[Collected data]
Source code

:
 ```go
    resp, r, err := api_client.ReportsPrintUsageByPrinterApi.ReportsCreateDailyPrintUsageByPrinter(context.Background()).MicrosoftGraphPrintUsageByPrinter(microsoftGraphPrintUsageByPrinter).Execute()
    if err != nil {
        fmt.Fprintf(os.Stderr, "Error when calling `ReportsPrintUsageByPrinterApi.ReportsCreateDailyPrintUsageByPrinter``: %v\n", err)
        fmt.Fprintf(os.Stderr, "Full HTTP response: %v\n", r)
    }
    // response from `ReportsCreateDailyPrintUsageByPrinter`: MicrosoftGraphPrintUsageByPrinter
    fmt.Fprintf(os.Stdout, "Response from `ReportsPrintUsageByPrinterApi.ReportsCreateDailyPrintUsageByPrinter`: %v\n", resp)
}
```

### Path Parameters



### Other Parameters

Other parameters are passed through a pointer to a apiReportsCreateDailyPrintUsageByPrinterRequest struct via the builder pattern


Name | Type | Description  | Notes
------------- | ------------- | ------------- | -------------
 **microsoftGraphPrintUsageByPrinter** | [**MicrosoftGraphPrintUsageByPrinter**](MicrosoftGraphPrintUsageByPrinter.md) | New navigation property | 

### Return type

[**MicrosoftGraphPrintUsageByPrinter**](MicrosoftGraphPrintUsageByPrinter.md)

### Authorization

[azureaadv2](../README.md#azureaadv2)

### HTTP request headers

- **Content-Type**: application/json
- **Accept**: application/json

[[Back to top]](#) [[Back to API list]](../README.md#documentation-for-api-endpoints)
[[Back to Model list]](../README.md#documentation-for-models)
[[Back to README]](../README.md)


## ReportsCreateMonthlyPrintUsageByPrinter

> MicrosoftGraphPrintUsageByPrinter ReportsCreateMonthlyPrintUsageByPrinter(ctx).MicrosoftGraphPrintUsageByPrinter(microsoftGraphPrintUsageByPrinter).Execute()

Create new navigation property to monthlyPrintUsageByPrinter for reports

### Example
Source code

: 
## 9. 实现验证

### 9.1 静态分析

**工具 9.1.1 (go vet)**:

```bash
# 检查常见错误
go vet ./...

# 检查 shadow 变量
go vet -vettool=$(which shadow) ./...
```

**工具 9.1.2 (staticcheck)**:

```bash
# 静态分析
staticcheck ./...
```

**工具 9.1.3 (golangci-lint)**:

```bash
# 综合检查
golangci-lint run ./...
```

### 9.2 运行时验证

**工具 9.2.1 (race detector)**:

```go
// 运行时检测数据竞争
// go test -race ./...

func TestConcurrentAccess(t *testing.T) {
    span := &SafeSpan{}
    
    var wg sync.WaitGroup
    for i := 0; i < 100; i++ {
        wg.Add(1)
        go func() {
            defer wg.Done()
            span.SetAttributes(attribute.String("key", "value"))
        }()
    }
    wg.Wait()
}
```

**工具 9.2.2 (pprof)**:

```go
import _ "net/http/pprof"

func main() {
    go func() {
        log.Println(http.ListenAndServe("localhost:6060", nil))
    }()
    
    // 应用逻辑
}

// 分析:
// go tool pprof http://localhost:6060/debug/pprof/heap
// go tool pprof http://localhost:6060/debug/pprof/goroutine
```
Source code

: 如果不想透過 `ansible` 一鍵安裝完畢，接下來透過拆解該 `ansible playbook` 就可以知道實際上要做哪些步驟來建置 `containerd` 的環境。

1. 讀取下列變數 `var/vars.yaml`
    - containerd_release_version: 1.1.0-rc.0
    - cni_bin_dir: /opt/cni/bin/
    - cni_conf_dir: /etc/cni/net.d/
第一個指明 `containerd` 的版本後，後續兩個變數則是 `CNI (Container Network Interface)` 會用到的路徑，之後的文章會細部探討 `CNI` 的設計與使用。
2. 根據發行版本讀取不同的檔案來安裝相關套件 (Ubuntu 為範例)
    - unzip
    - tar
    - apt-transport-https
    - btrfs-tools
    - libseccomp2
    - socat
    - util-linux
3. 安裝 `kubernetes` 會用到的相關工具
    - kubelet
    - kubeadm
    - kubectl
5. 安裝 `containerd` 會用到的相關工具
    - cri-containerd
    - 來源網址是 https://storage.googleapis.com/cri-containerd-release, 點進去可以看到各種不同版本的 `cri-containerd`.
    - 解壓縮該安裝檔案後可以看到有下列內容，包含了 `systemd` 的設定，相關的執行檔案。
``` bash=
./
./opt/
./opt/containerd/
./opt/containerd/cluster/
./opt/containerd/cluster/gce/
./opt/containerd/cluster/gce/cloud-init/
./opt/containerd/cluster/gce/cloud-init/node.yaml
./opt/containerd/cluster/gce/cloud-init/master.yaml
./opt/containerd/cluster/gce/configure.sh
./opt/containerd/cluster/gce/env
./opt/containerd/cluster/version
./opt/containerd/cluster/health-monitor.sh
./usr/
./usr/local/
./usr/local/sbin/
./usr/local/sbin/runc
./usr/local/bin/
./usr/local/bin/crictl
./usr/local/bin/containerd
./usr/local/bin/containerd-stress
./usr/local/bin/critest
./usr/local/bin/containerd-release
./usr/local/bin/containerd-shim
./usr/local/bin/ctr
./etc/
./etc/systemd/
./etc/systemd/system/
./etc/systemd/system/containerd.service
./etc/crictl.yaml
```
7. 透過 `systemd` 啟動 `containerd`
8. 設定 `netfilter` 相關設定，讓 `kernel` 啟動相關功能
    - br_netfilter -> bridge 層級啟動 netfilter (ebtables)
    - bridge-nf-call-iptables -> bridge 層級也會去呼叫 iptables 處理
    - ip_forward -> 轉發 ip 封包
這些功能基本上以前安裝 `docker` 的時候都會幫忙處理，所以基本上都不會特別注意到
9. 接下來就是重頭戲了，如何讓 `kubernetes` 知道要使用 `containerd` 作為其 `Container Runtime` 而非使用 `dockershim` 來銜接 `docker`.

▸ **Exercise brief**: All lines from the one containing "- btrfs-tools" through the final line of the records above are to be set down exactly, and no other line is to appear.

▸ **Exercise output**:
    - btrfs-tools
    - libseccomp2
    - socat
    - util-linux
3. 安裝 `kubernetes` 會用到的相關工具
    - kubelet
    - kubeadm
    - kubectl
5. 安裝 `containerd` 會用到的相關工具
    - cri-containerd
    - 來源網址是 https://storage.googleapis.com/cri-containerd-release, 點進去可以看到各種不同版本的 `cri-containerd`.
    - 解壓縮該安裝檔案後可以看到有下列內容，包含了 `systemd` 的設定，相關的執行檔案。
``` bash=
./
./opt/
./opt/containerd/
./opt/containerd/cluster/
./opt/containerd/cluster/gce/
./opt/containerd/cluster/gce/cloud-init/
./opt/containerd/cluster/gce/cloud-init/node.yaml
./opt/containerd/cluster/gce/cloud-init/master.yaml
./opt/containerd/cluster/gce/configure.sh
./opt/containerd/cluster/gce/env
./opt/containerd/cluster/version
./opt/containerd/cluster/health-monitor.sh
./usr/
./usr/local/
./usr/local/sbin/
./usr/local/sbin/runc
./usr/local/bin/
./usr/local/bin/crictl
./usr/local/bin/containerd
./usr/local/bin/containerd-stress
./usr/local/bin/critest
./usr/local/bin/containerd-release
./usr/local/bin/containerd-shim
./usr/local/bin/ctr
./etc/
./etc/systemd/
./etc/systemd/system/
./etc/systemd/system/containerd.service
./etc/crictl.yaml
```
7. 透過 `systemd` 啟動 `containerd`
8. 設定 `netfilter` 相關設定，讓 `kernel` 啟動相關功能
    - br_netfilter -> bridge 層級啟動 netfilter (ebtables)
    - bridge-nf-call-iptables -> bridge 層級也會去呼叫 iptables 處理
    - ip_forward -> 轉發 ip 封包
這些功能基本上以前安裝 `docker` 的時候都會幫忙處理，所以基本上都不會特別注意到
9. 接下來就是重頭戲了，如何讓 `kubernetes` 知道要使用 `containerd` 作為其 `Container Runtime` 而非使用 `dockershim` 來銜接 `docker`.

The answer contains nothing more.